それに、確かに剛士も言われたことがないと言っていた。フリーランスっていう職業だから無理って思われてるんだと思うって本人は納得してたけど、そうではなくバレてたからということだ。
「ごめん。ちょっと歯が痛くてうっかり口が滑った」
明るくそう言った姉は「じゃ。そういうことで行ってくる!」と今度こそ引き留める間もなく家を出ていってしまった。
声をそろえて「いってらっしゃーい!」と言って、またテレビに目を向けた甥っ子たちの後ろで俺は思わず頭を抱える。
数年前から知られてた?だとしたら、なんで親は何も言ってこなかったんだろう。
男同士なんて長続きしないだろうと静観することにしたとか。
いや、それよりも男同士で付き合ってるのかなんて、聞きにくかったというほうがあり得そうだ。
「うあ――――――」
頭を抱えたまま床にごろんと寝転ぶ。
お互いの実家はそこそこ離れたところにあるし、親同士もルームシェアをする部屋に荷物を運びこむときに顔を合わせて挨拶をしたくらいで親しく交流はしてなかったから、バレることはないと思っていたけど、甘かったと言うことだ。
でも、この際、親バレしていたことはまあいいとしよう。

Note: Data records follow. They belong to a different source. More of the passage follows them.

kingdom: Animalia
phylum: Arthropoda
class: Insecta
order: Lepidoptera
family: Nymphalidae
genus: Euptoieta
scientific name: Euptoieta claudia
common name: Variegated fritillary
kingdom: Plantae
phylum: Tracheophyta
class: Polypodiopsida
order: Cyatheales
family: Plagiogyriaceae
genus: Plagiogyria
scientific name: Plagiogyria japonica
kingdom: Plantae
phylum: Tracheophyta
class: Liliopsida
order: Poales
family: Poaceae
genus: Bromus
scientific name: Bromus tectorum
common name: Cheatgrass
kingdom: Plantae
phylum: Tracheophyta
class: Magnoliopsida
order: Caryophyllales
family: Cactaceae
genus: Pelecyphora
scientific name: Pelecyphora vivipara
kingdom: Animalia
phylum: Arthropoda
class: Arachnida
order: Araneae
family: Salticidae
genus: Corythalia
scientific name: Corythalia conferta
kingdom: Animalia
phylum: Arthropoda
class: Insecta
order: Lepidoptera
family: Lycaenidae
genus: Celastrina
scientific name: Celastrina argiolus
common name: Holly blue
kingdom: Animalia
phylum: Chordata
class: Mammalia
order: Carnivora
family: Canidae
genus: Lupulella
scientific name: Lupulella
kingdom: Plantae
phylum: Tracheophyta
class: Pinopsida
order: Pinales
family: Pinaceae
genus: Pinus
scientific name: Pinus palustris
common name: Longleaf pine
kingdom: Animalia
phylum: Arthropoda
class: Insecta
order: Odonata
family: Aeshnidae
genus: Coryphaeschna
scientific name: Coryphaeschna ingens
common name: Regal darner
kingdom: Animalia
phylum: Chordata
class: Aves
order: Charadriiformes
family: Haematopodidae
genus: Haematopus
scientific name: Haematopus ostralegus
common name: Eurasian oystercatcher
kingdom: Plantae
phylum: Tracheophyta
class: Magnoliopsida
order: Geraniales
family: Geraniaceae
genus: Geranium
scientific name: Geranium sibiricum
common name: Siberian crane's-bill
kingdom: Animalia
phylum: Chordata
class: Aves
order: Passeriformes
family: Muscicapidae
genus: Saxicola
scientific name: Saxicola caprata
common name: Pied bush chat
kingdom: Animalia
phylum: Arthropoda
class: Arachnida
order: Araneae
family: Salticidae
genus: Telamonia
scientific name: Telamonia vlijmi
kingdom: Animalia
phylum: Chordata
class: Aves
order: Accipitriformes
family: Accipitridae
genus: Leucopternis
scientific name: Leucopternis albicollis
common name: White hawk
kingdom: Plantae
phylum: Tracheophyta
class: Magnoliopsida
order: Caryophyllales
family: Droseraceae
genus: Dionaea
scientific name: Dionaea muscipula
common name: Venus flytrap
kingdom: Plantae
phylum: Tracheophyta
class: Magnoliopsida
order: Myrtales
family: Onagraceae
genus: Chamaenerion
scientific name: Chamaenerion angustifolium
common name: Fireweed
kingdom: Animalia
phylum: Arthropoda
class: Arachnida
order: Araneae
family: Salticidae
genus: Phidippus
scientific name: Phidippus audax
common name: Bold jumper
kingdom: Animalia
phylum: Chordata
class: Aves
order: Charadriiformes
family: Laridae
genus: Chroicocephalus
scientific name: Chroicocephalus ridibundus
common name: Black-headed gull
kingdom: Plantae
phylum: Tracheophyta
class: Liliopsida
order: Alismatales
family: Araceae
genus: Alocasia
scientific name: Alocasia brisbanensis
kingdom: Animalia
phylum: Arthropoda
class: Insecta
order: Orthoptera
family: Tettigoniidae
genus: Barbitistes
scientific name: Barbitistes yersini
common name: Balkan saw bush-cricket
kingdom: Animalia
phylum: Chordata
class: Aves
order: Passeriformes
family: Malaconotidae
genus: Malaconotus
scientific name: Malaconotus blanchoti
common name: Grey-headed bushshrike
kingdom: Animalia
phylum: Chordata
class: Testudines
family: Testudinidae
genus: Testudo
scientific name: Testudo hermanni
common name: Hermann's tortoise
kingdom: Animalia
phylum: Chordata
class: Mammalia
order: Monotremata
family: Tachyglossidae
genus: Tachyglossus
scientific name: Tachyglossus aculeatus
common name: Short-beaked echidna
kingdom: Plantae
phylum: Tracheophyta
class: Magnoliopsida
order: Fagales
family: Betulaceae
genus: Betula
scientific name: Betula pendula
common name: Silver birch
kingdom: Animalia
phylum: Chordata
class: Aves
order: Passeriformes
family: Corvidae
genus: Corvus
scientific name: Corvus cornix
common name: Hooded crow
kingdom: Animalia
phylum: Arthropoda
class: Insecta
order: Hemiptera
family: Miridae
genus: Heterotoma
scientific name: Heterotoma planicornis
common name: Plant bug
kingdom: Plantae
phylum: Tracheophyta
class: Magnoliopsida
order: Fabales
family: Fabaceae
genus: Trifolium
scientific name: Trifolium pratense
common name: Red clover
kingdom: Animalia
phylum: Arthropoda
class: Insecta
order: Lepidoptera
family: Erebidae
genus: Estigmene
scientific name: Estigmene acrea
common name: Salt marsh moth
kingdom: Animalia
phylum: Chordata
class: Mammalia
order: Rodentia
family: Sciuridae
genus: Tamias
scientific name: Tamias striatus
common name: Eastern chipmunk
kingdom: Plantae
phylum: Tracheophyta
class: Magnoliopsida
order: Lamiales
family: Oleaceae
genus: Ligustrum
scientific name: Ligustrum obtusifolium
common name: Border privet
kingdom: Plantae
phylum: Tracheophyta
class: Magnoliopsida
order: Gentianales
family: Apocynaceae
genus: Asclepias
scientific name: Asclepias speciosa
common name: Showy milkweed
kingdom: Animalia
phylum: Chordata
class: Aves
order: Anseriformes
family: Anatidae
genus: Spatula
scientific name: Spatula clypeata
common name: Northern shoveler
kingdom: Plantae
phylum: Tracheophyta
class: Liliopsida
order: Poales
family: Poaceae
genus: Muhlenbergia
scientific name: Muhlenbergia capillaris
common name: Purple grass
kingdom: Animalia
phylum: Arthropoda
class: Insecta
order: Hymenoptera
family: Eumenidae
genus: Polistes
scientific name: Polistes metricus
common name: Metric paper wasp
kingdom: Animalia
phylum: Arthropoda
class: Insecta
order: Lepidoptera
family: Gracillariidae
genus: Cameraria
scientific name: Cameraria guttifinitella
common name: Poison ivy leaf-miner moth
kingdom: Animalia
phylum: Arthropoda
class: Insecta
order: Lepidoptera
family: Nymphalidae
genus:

良くはないけど、もうどうしようもない。
それより問題は。
親バレしていることを剛士に知られたらヤバいんじゃないかということだ。
あれだけ親に知られたくないって言っていたのに、もし知られていたとなったらどういう行動に出るのかまったく予測ができない。
たぶん、あいつは付き合っていることを認めようとはしないだろう。そして、一緒に住むどころか、俺と別れて別の場所に引っ越していってしまうとか、場合によっては行方をくらませてしまうことも考えられる。剛士の仕事はパソコンさえあればどこでも可能だから、その気になればすぐ行動もできるわけで。
――よりによってこんな微妙な関係にあるときに。
両手で顔をおさえて、はーっと息を吐く。だめだ。絶対知られないようにしないといけない。
そのためにも、まずは、うちの親の中でどういう認識になっているのかを確認する必要があるだろう。あと、どんなことを剛士の親と話したのかも。ものっすごく気まずいけど。
「しゅうとー!DVD終わったー!」
顔をおさえたまま仰向けに寝転がっていた俺の腹の上に、急に甥っ子がダイブしてきて、思わず「ぐへっ!」と声が出る。
「公園!公園いこ!」
「わかったわかった。行くか。お前ら帽子は?」
「これー」
「飲み物とかある?」
「なーい」
「ま、自販機で買えばいいか。よし、んじゃ行くぞ」
そう声をかけ、財布とスマホをポケットに突っ込んだ俺は、自分に気合いを入れるように「よし!」ともう一度声をかけて立ち上がった。